In the listing, some lines may hold the string "same"; report how many do, as a bare number.

Excerpted records >>
[Start of section]
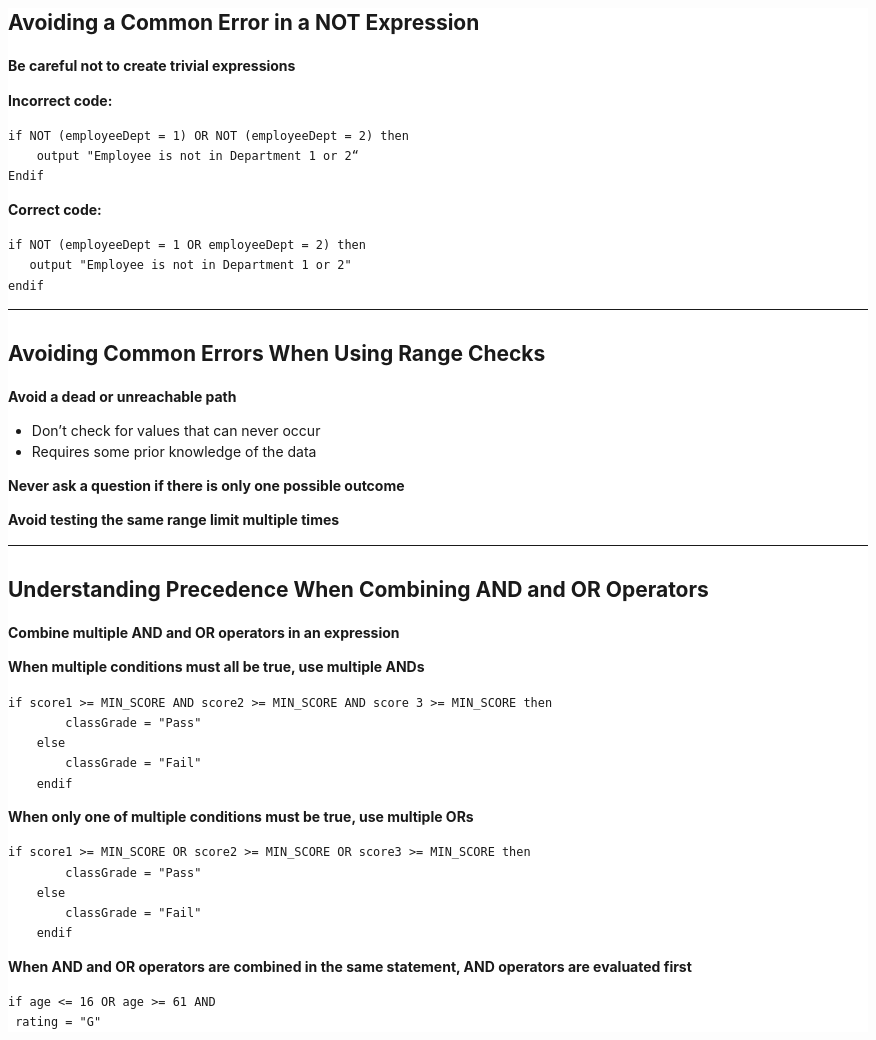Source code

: ## Avoiding a Common Error in a NOT Expression

**Be careful not to create trivial expressions**

**Incorrect code:**
```
if NOT (employeeDept = 1) OR NOT (employeeDept = 2) then
    output "Employee is not in Department 1 or 2“
Endif
```

**Correct code:**
```
if NOT (employeeDept = 1 OR employeeDept = 2) then
   output "Employee is not in Department 1 or 2"
endif
```
---

## Avoiding Common Errors When Using Range Checks

**Avoid a dead or unreachable path**
* Don’t check for values that can never occur
* Requires some prior knowledge of the data

**Never ask a question if there is only one possible outcome**

**Avoid testing the same range limit multiple times**

---
## Understanding Precedence When Combining AND and OR Operators

**Combine multiple AND and OR operators in an expression**

**When multiple conditions must all be true, use multiple ANDs**

```
if score1 >= MIN_SCORE AND score2 >= MIN_SCORE AND score 3 >= MIN_SCORE then
		classGrade = "Pass"
	else 
		classGrade = "Fail"
	endif
```

**When only one of multiple conditions must be true, use multiple ORs**
```
if score1 >= MIN_SCORE OR score2 >= MIN_SCORE OR score3 >= MIN_SCORE then
		classGrade = "Pass"
	else
		classGrade = "Fail"
	endif
```

**When AND and OR operators are combined in the same statement, AND operators are evaluated first**
```
if age <= 16 OR age >= 61 AND 
 rating = "G"
```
[End of section]
Exercise result >> 2